The cloud computing panorama is a huge and messy collection of technologies, services and providers. Building elastic distributed systems is fun but orientating such a vast environment can be quite challenging.
Talking about some do’s and don’ts in cloud computing, Suman Kumari and Wamika Singh from ThoughtWorks shared their adventure in migrating a monolithic application to the cloud at Codemotion Milan 2018.
ThoughtWorks was awarded by an Italian manufacturing company the task of re-engineering a multi-factory global scale application using an elastic infrastructure, delivering a proof of concept as soon as possible while keeping operational and maintenance costs low. The main objective of the project was to achieve better insight on the production process by collecting, streaming and aggregating data produced at each plant.
Another project requirement was to design a cloud agnostic application, to allow the integration of different cloud providers if needed.
Kumari and Singh described their journey by talking about four main topics: the overall system infrastructure, the data streaming architecture, the data retrieval system they used and the DevOps procedures they adopted.
To run and deploy their services, ThoughtWorks went with the well-known and industry acclaimed approach of containerisation. Containers are portable, safe and cost-effective so they quickly became the de-facto standard for cloud applications. In particular, ThoughtWorks decided to host their containers on a Kubernetes cluster to benefit from features such as auto scaling, automated roll-outs and roll-backs, autodiscovery, etc.
The infrastructure was created with Terraform on AWS and the Kubernetes cluster was provisioned using Kops.
A few YAML files later, the cluster was up-and-running.
Several services were evaluated to implement the data streaming infrastructure. In particular, they evaluated SQS and KINESIS from Amazon, before deciding to go with Apache Kafka. Using a custom deployed streaming platform rather than an hosted one allowed keeping the operational costs low without sacrificing performance.
Kafka was deployed on the Kubernetes cluster with confluent using the official Docker images.
For the querying service, ThoughtWorks went with Amazon Athena. Athena has a variety of built-in importers, supporting CSV, Parquet, JSON and others. It is based on the Presto engine and does not require extra ETL steps to run, as data is stored directly on S3 buckets. As with many other serverless services, it has a low infrastructure cost as the client pays only for the queries he/she runs.
Athena is interrogated by the application, written in Python, using the PyAthena interface library.
Adopting a continuous integration and deployment model is almost mandatory to maintain cloud applications, as they allow an effective improvement of the development team productivity.
ThoughtWorks evaluated two on-premise solutions to implement CI/CD pipelines for their application, comparing Travis and CircleCI. The latter was ultimately chosen for its better starting cost for enterprises.

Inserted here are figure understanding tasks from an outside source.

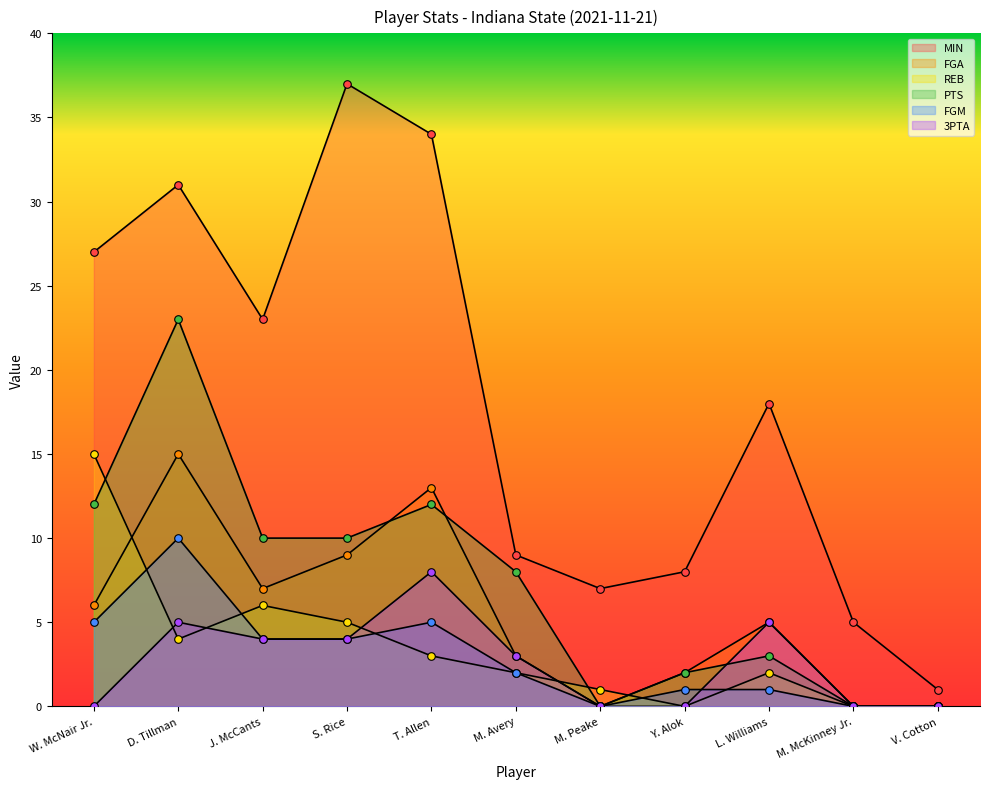

At how many categories does at least one series exceed 10?

6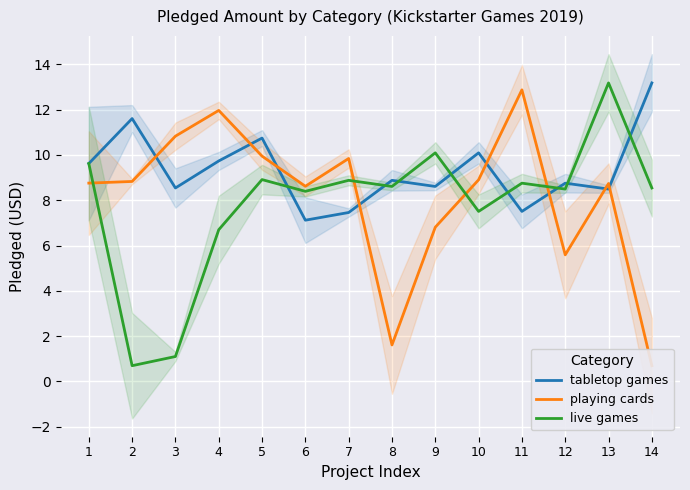

Where is the first local minimum for playing cards?

6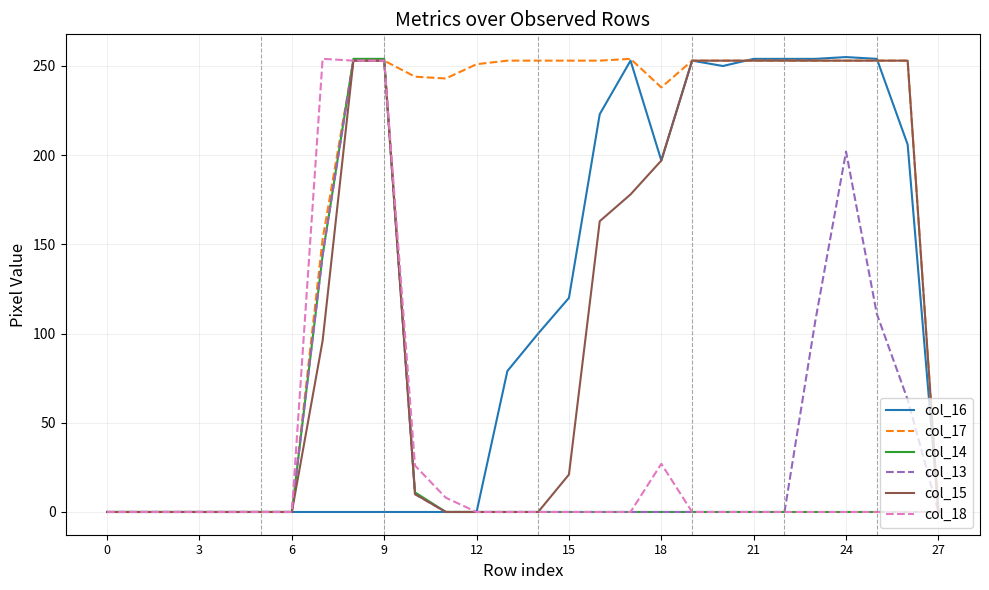

What is the greatest value displayed?

255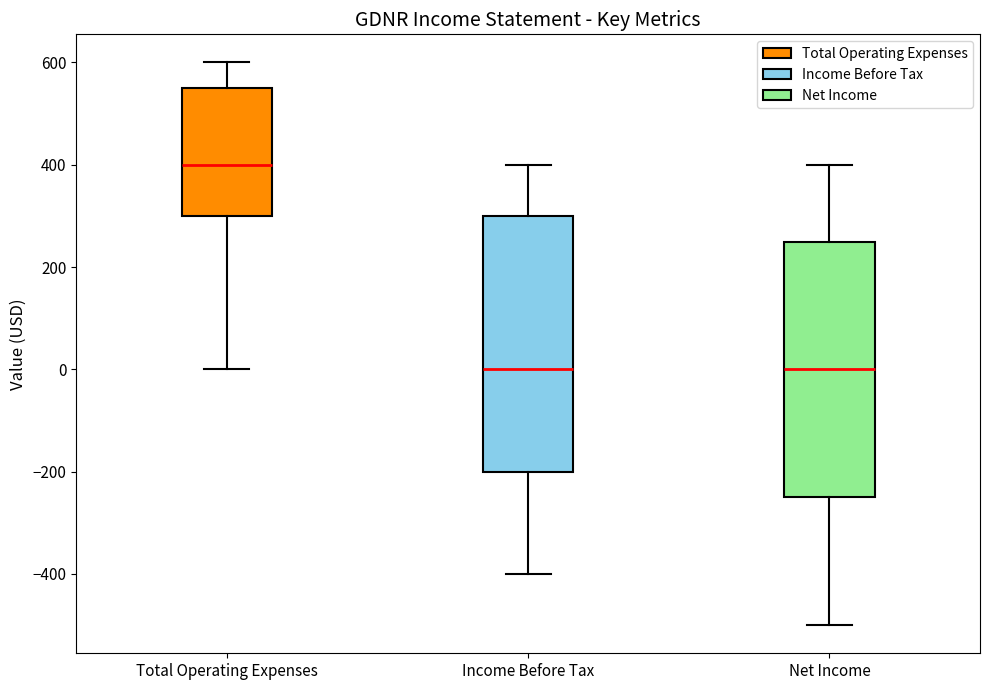

Where does the upper whisker of the box for Net Income end on the y-axis? The values are not printed on the chart, so give them approximately, as read against the axis.

400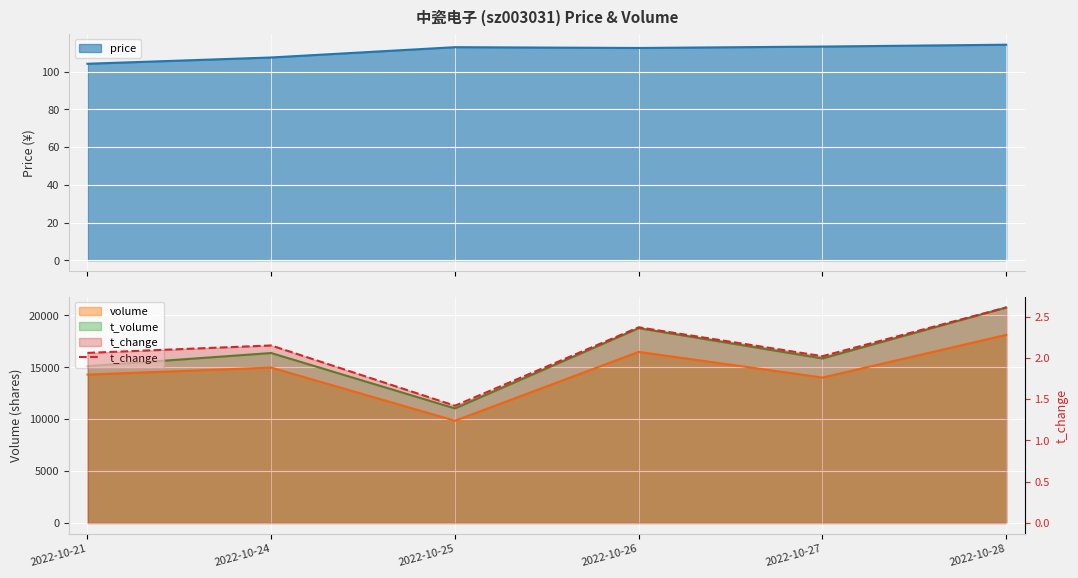

Where is the first local maximum?

2022-10-24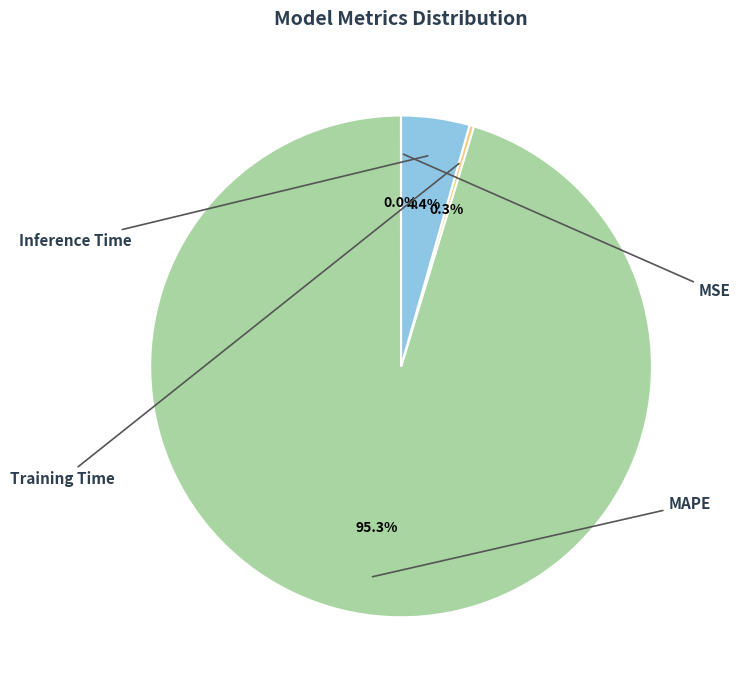

Is there any slice that represents more than half of the pie?

Yes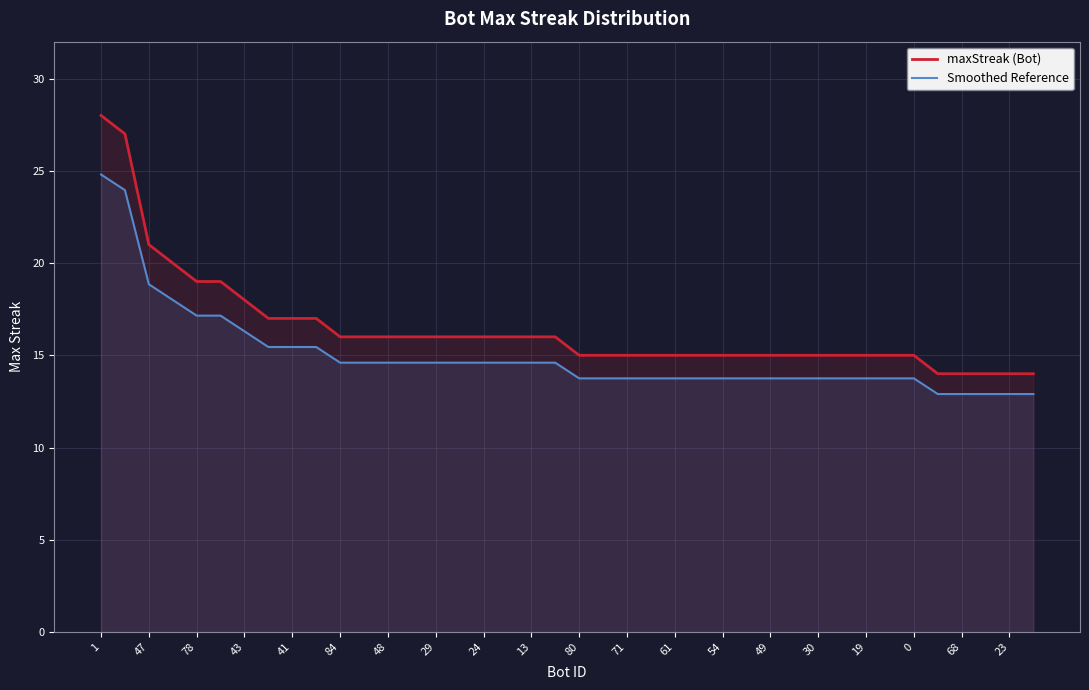

What is the label of the 32nd point from the left?

31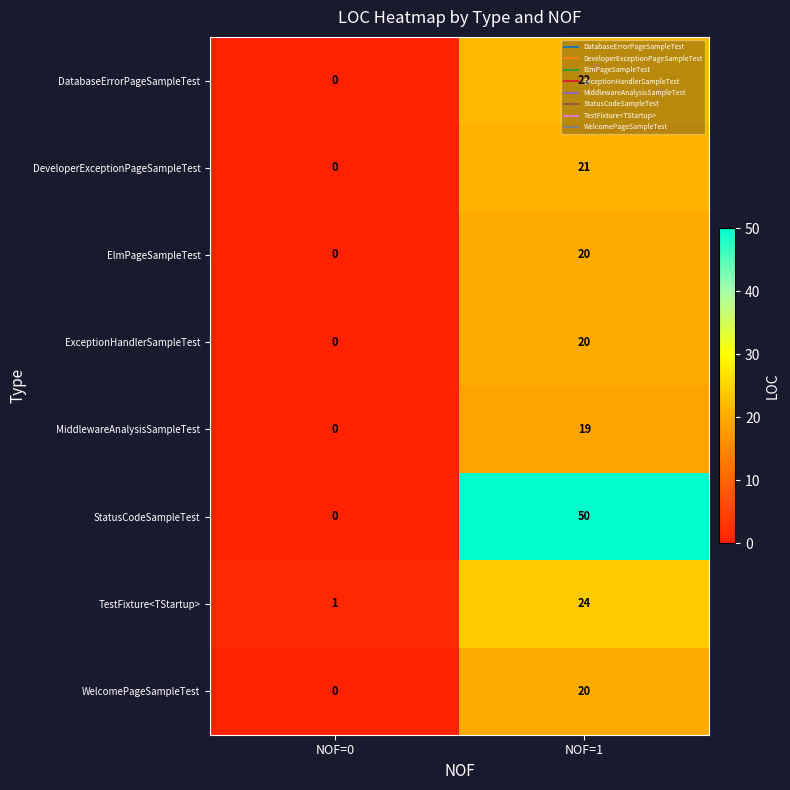

What is the average value of the StatusCodeSampleTest series?

25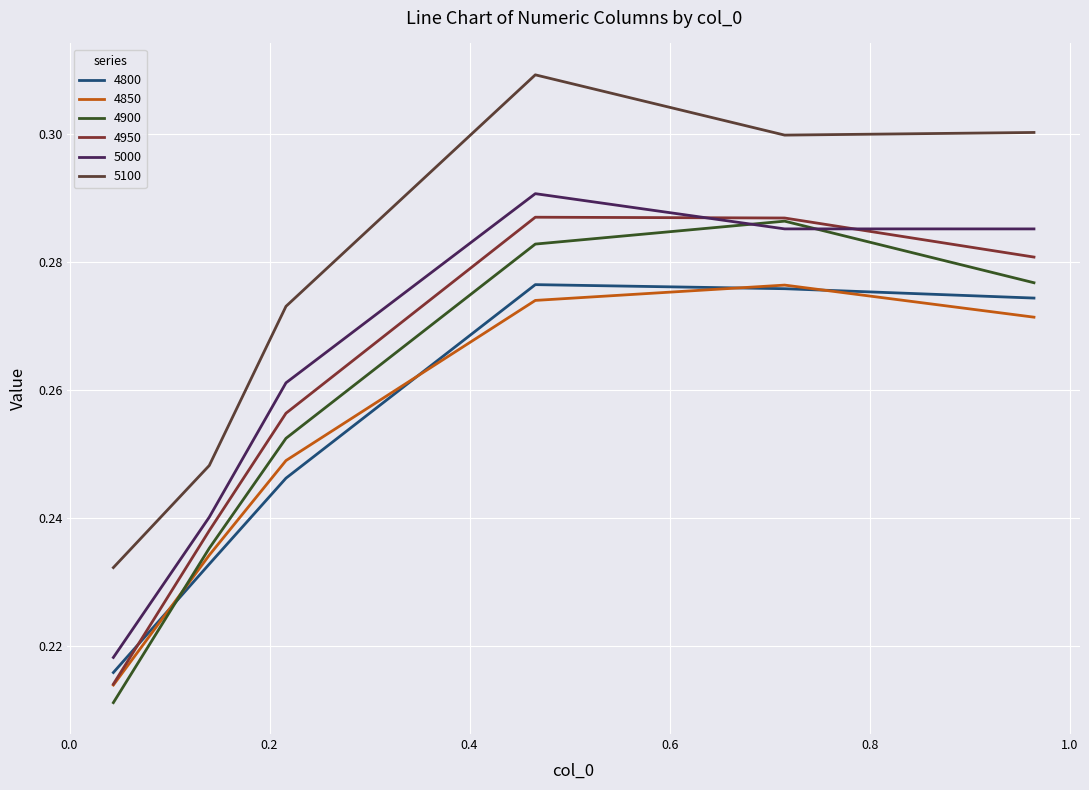

Count the number of data series in this chart.

6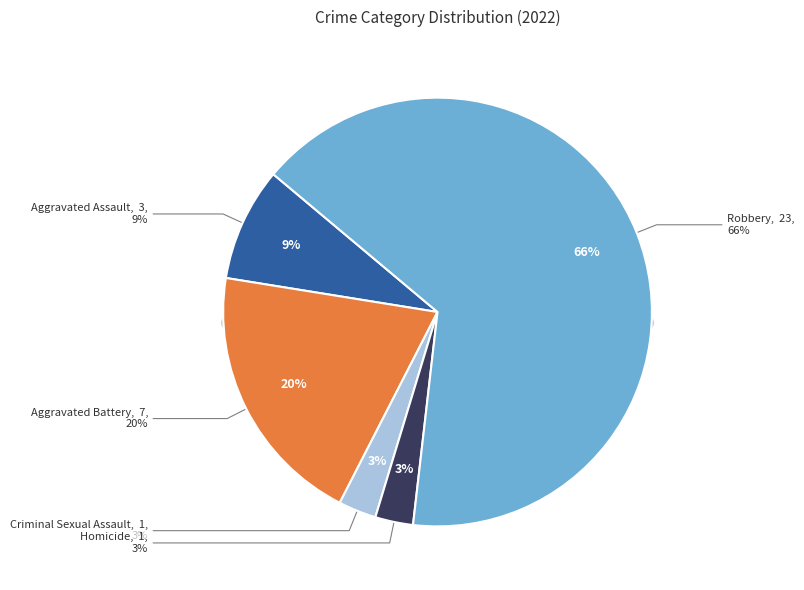

To the nearest percent, what is the combined percentage of Aggravated Battery and Robbery?

86%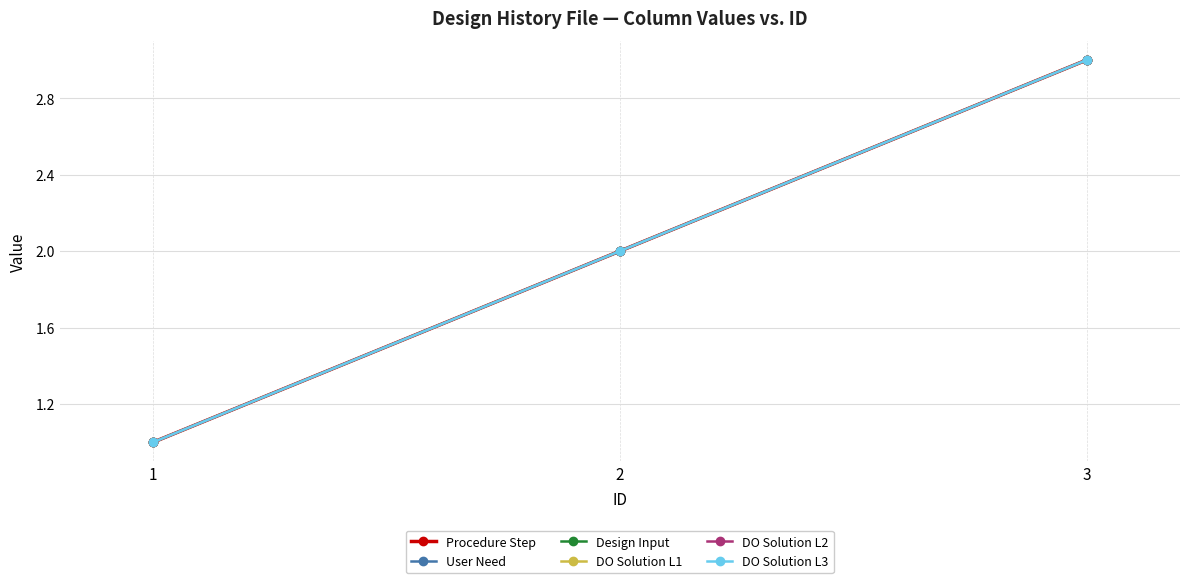

What is the total value across all series at 1?

6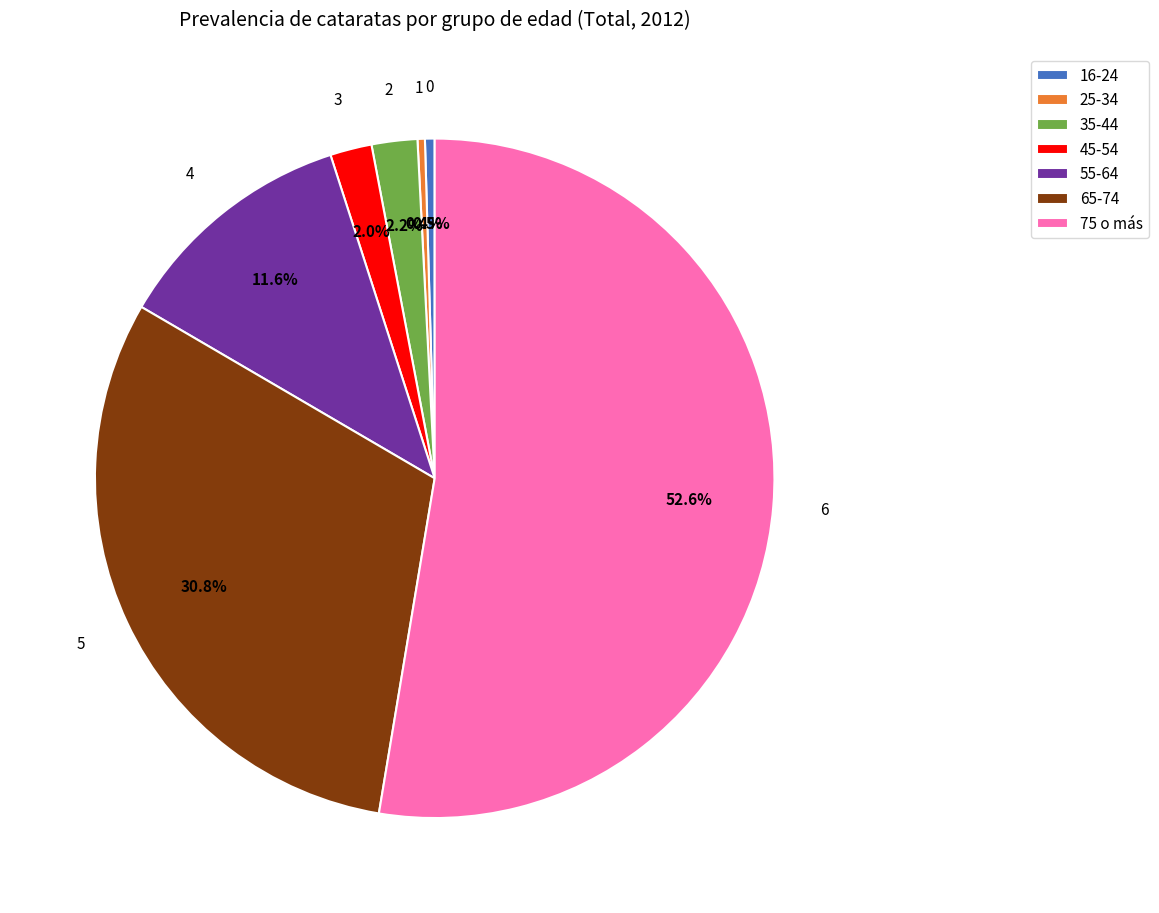

Which category accounts for the majority?

75 o más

Although Athena was initially chosen for the development of a proof of concept, it showed its limits when used as a frequently accessed service. Athena doesn’t handle high concurrent loads. Since it is designed as a non-ETL service, it doesn’t cache data and this may be inefficient in certain applications. ThoughtWorks ultimately decided to drop Athena and use RDS instead, developing a custom interface to RDS for Kafka and performing some pre-processing before dumping the raw data to RDS. As the reader may expect, moving from many small Parquet files to a relational database allowed a great performance improvement.
Once again, serverless services are great and powerful, but choosing the one that fits a specific use case is a matter of both experience and good testing.